Health Times reporter Chen Linhui
The family members of children with epilepsy who have attracted much attention purchase "life-saving drugs" and are accused of drug trafficking, "Clopajan", is expected to usher in the first imitation in China.
The Health Times reporter inquired about the drug clinical registration and information publicity platform of the Drug Evaluation Center (CDE) of the State Food and Drug Administration and found that there are currently 3 clinical trial registration information of clobar tablets. The applicants for clinical trials are Yichang Renfu Pharmaceutical Co., Ltd. The status of the three clinical trial registration information is: in progress, completed and actively terminated. Among them, the completed clinical trial has a completion date of September 20, 2021, and the drug indications are for the treatment of seizures in patients aged 2 years or older with Lennox-Gastaut syndrome (LGS).
According to the information of the China Drug Clinical Trial Publicity Library of The InnerNet: Yichang Renfu Pharmaceutical Co., Ltd. submitted a clinical application for clobazan tablets in 2020 for the combined treatment of seizures in patients aged 2 years and older with Lennox-Gastaut syndrome (LGS), which was approved for clinical trials in February 2021, completed bioequivalence trials in August of the same year, and declared 3 types of generic listing in March 2022.
Previously, because the family of the child with epilepsy purchased and managed the drug Chlobarjan, he was prosecuted for the crime of smuggling, trafficking, transporting and manufacturing drugs, and the drug Chlobarjan also attracted attention. Clobazan is suitable for the treatment of refractory epilepsy that is ineffective against other anti-epileptic drugs, and is an old drug widely approved for use internationally, but at present, neither imported drugs nor generic drugs have been approved for marketing in China. Yichang Renfu Pharmaceutical Co., Ltd. is the first domestic production enterprise to report the product, which is expected to solve the dilemma of imitation of the "life-saving drug" for children's epilepsy.
According to the official website of the pharmaceutical company, Yichang Renfu Pharmaceutical Co., Ltd. is one of the leading enterprises of domestic nervous system drugs, and in recent years, it has developed a series of products in the field of children's drug shortage, and in 2021, it won the first imitation of midazolam oral solution and successfully entered the 2021 version of the national medical insurance negotiation directory. If the tablets are successfully approved, it will not only bring hope to children with epilepsy in China, but also strengthen the company's competitive strength in the field of pediatric drugs.

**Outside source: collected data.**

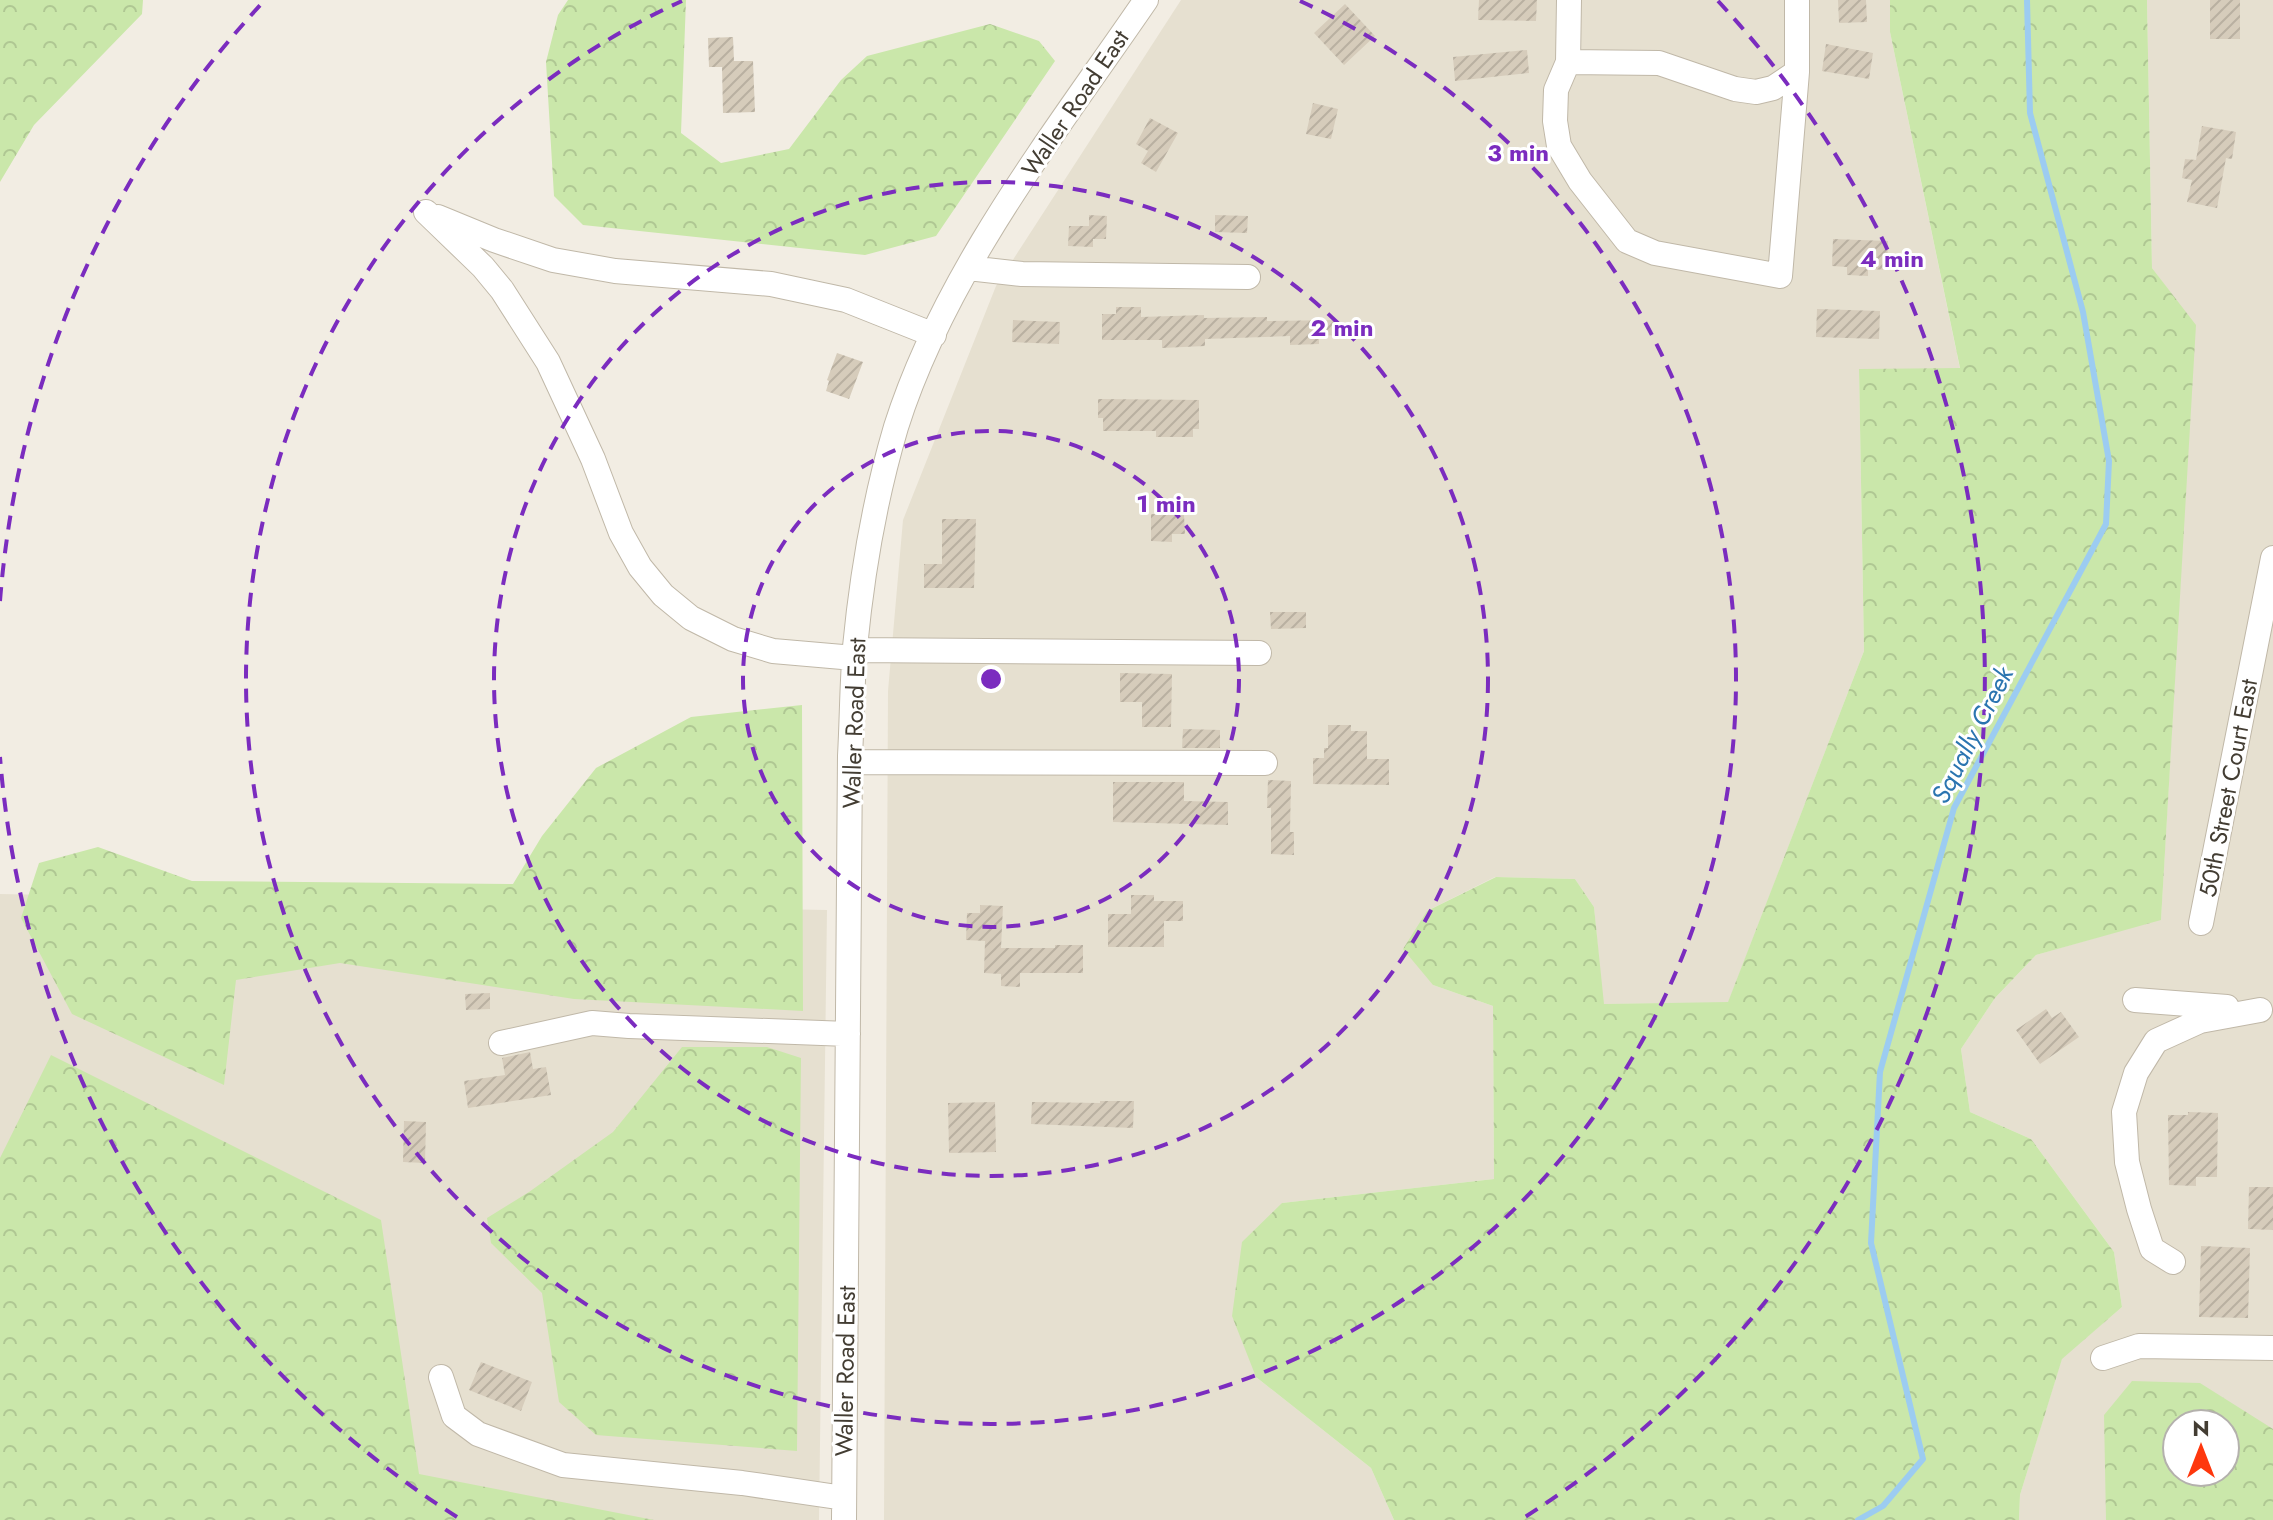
<svg xmlns="http://www.w3.org/2000/svg" width="2273" height="1520" viewBox="0 0 2273 1520" font-family="Jost,sans-serif">
<style>
.residential{fill:#e6e0d0;fill-rule:evenodd}
.forest{fill:url(#forest-crowns);fill-rule:evenodd}
.lines{fill:none;stroke-linecap:round;stroke-linejoin:round}
.stream{stroke:#9cccf1;stroke-width:6}
.building{fill:url(#building-hatch)}
.minor-casing{stroke:#c0b8a8;stroke-width:26}
.minor{stroke:#fff;stroke-width:24}
.ring{fill:none;stroke:#7b2cbf;stroke-width:4;stroke-dasharray:14 10}
.labels{text-anchor:middle;dominant-baseline:central;stroke-width:6;stroke-linejoin:round;paint-order:stroke}
.street-label{font-size:24px;fill:#433d33;stroke:#fff}
.water-label{font-size:26px;font-style:italic;fill:#2b75b0;stroke:#fff}
.centre{fill:#7b2cbf;stroke:#fff;stroke-width:4}
.ring-label{font-size:24px;text-anchor:middle;font-weight:bold;fill:#7b2cbf;stroke:#fff;stroke-width:6;stroke-linejoin:round;paint-order:stroke}
</style>
<defs>
<pattern id="forest-crowns" width="20" height="18" patternUnits="userSpaceOnUse" patternTransform="scale(2)"><rect width="20" height="18" fill="#cae7aa"/><path d="M2 6a3 3 0 1 1 6 0M12 15a3 3 0 1 1 6 0" fill="none" stroke="#afc793"/></pattern>
<pattern id="building-hatch" width="6" height="6" patternUnits="userSpaceOnUse" patternTransform="scale(2)"><rect width="6" height="6" fill="#d6ccbb"/><path d="M-1 1l2-2M0 6l6-6M5 7l2-2" fill="none" stroke="#b9b0a1"/></pattern>
</defs>
<rect width="100%" height="100%" fill="#f2ede3"/>
<path class="residential" d="M1181 0H1890V32L1960 369H1859L1864 651 1728 1003 1603 1004 1594 907 1575 879 1495 877 1427 911 1433 985 1493 1006 1494 1179 1282 1203 1256 1377 1371 1468 1394 1520H884L888 691 903 520 996 286Z
M2147 0H2273V1520H2019L2020 1495 2062 1358 2122 1307 2114 1252 2031 1139 1970 1112 1961 1049 1995 998 2036 955 2161 919 2195 326 2152 268ZM2177 1424H2225V1472H2177Z
M0 894 827 910 819 1520H0Z"/>
<path class="forest" d="M0 0H143L142 14 34 125 0 182Z
M568 0H686L681 133 721 163 789 149 841 80 867 56 990 24 1039 41 1055 61 936 236 865 255 583 225 554 196 546 62 558 15Z
M1890 0H2147L2152 268 2196 325 2161 920 2036 955 1995 998 1961 1049 1970 1112 2031 1139 2114 1252 2122 1307 2062 1359 2020 1495 2019 1520H1394L1371 1468 1256 1377 1232 1316 1242 1242 1282 1203 1494 1179 1493 1006 1433 985 1403 949 1427 911 1496 877 1575 879 1594 907 1604 1004 1728 1002 1864 651 1859 369 1960 368 1890 32Z
M802 705 803 1011 574 999 340 963 236 980 224 1085 72 1014 21 918 39 863 98 847 192 881 513 884 542 836 596 768 691 717Z
M682 1047H767L801 1058 797 1451 596 1435 559 1402 542 1293 491 1243 487 1218 529 1192 613 1132Z
M51 1055 381 1220 419 1474 654 1520H0V1158Z
M2132 1381 2200 1383 2273 1429V1520H2106L2104 1415ZM2177 1424H2225V1472H2177Z"/>
<g class="lines">
<path class="stream" d="M1858 1520 1883 1506 1923 1459 1871 1243 1880 1072 1954 808 2106 524 2109 461 2083 312 2030 113 2027 0"/>
</g>
<path class="building" d="M1479 0H1537L1536 21 1478 20Z
M1838 0H1866L1867 22 1839 23Z
M2210 0H2240V39H2210Z
M1345 4 1375 36 1344 65 1314 33Z
M733 37 734 61H753L755 112 723 113 722 67H709L708 38Z
M1826 44 1873 53 1869 79 1822 71Z
M1527 50 1529 73 1455 81 1453 57Z
M1313 103 1338 109 1331 139 1306 134Z
M1150 118 1178 133 1156 172 1141 163 1148 151 1136 144Z
M2202 126 2236 132 2232 159 2226 158 2217 208 2187 202 2192 180 2182 178 2185 159 2196 160Z
M1089 215 1107 216 1106 239H1093V247L1068 246 1069 226H1089Z
M1215 215 1248 216 1247 233 1215 232Z
M1833 239 1888 241 1887 270 1868 269V276L1847 275V267L1832 266Z
M1116 307H1141V317L1204 315V318L1267 317V321L1335 320 1336 335 1319 336V344L1290 345V336L1205 339V346L1162 348V340H1102V314H1116Z
M1817 309 1880 311 1879 339 1816 337Z
M1013 320 1060 322 1059 344 1012 342Z
M837 353 863 362 849 399 826 391 829 381 827 380Z
M1098 399 1199 400V429H1193V437H1156V431H1103V418H1098Z
M1151 514 1184 515 1185 534H1172V542L1151 541Z
M942 519H976L974 588H924V564H942Z
M1270 612H1306V628L1271 629Z
M1120 673 1172 674 1171 727H1142V702H1120Z
M1328 725H1351V731H1367V759H1389V785L1313 784V758H1324V748H1328Z
M1183 729 1220 730V748H1182Z
M1268 780 1291 781 1290 832H1294V855L1271 854V808H1267Z
M1113 782H1184V801L1228 802V825L1113 822Z
M1131 895H1154V901H1183V921H1164V947H1108V914H1131Z
M980 905 1003 906 1001 948H1055V945H1083V973H1020V987L1001 986V974L984 973 985 941 966 940 967 913H980Z
M490 993V1009L466 1010 465 994Z
M2046 1009 2052 1018 2061 1012 2079 1037 2040 1064 2016 1030Z
M530 1052 533 1069 546 1067 551 1095 468 1108 464 1081 505 1075 502 1058Z
M1100 1101H1134L1133 1128 1031 1124 1032 1102 1100 1103Z
M995 1102 996 1152 949 1153 948 1103Z
M2188 1112 2218 1113 2217 1177H2196V1186L2169 1185 2168 1115H2188Z
M404 1121 426 1122 425 1163 403 1162Z
M2249 1187H2273V1230L2248 1229Z
M2201 1246 2250 1248 2248 1318 2199 1317Z
M481 1362 532 1382 521 1411 469 1390Z"/>
<g class="lines">
<defs>
<path id="minor" d="M1569 0 1568 62 1556 90 1555 121 1559 146 1580 181 1627 241 1655 253 1780 276 1797 72V0
M1568 62 1659 63 1735 89 1756 92 1773 88 1797 72
M426 212 483 267 502 290 548 362 593 459 621 533 640 567 663 595 691 618 733 639 773 651 854 658
M438 217 494 240 553 260 615 271 771 284 846 300 934 335
M968 268 1022 274 1248 277
M855 650 1259 653
M850 762 1265 763
M2201 923 2273 558
M2135 1000 2227 1007
M501 1043 592 1023 629 1026 848 1034
M2173 1262 2152 1249 2139 1209 2127 1162 2124 1112 2136 1073 2156 1041 2200 1021 2260 1010
M2103 1358 2139 1346 2273 1348
M441 1377 454 1416 478 1434 563 1465 742 1483 844 1498
M844 1520 850 756C852 720 852 683 855 647 862 574 875 498 896 427 945 272 1055 133 1146 0"/>
</defs>
<use href="#minor" class="minor-casing"/>
<use href="#minor" class="minor"/>
</g>
<g class="ring">
<circle cx="991" cy="679" r="248"/>
<circle cx="991" cy="679" r="497"/>
<path d="M1300 1A745 745 0 1 1 682 1"/>
<path d="M457 1517A994 994 0 0 1 0 757M0 601A994 994 0 0 1 264 1M1718 1A994 994 0 0 1 1525 1517"/>
</g>
<g class="labels">
<g class="street-label">
<text transform="translate(1075 103) rotate(-56)">Waller Road East</text>
<text transform="translate(854 723) rotate(-88)">Waller Road East</text>
<text transform="translate(2228 788) rotate(-79)">50th Street Court East</text>
<text transform="translate(845 1371) rotate(-89)">Waller Road East</text>
</g>
<g class="water-label">
<text transform="translate(1972 735) rotate(-63)">Squally Creek</text>
</g>
</g>
<circle cx="991" cy="679" r="12" class="centre"/>
<g class="ring-label">
<text x="1518" y="161">3 min</text>
<text x="1892" y="267">4 min</text>
<text x="1342" y="336">2 min</text>
<text x="1166" y="512">1 min</text>
</g>
<g transform="translate(2201 1448)"><circle r="38" fill="#ffffff" stroke="#b4b1ad" stroke-width="2"/>
<path d="M0-6L14 30L0 20L-14 30Z" fill="#fe370d"/>
<text y="-12" font-size="22" font-weight="bold" text-anchor="middle" fill="#433d33">N</text>
</g>
</svg>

"At present, the company's chlorappa project research and development investment is more than 20 million yuan, has completed the pharmacological research of chlorappal cham, plans to complete BE and other studies, on the basis of meeting the declaration requirements as soon as possible to apply for listing, and strive to benefit patients as soon as possible." In January this year, Yichang Renfu Pharmaceutical Co., Ltd. said in an interview with the "China Business Daily" reporter that the research and development of rare disease drugs has the characteristics of high difficulty, long cycle and large investment, which is also the three mountains in front of the research and development of rare disease drugs by domestic enterprises. According to the Measures for the Administration of Drug Registration, the registration classification of the chlorpalcan project belongs to the 3 categories of chemical drugs, and under normal circumstances, it is necessary to complete the pharmacy, human biological equivalent test (BE) and confirmatory clinical practice before submitting a listing application to the State Food and Drug Administration. The pharmacy development of the chlorpalcan project is difficult, and it is a rare disease for children, and the patient population is special, and it is difficult to recruit and enroll subjects. This is the reason why domestic pharmaceutical companies imitate and introduce chlorpha account for low motivation.
According to the Catalogue of Varieties of Narcotic Drugs and Psychotropic Substances, psychotropic substances are divided into the first category of psychotropic substances and the second category of psychotropic substances. Clopazar belongs to the second category of psychotropic drugs and is strictly controlled. According to the "Dependency Conversion Table of 100 Controlled Varieties of Narcotic Drugs and Psychotropic Substances" issued by the Office of the National Narcotics Control Commission in 2017, 1 gram of clobas is equivalent to 0.1 mg of heroin.
"Psychotropic drugs are indeed addictive and will have a great impact on the human body, so the control of such drugs is indeed relatively strict." Kang Zhen, deputy director of the National Licensed Pharmacist Development Research Center of China Pharmaceutical University, once said in an interview with the Health Times reporter that it cannot be denied that some patients do need to take such drugs, and it is recommended that the relevant departments of the state establish a green channel, apply to the relevant government departments by the hospital, and then authorize the relevant enterprises and hospitals from the national level, give them a certain special channel procurement right, and according to the actual needs, the corresponding procurement amount is stipulated, put into the relevant national drug library, to ensure the medication of such children.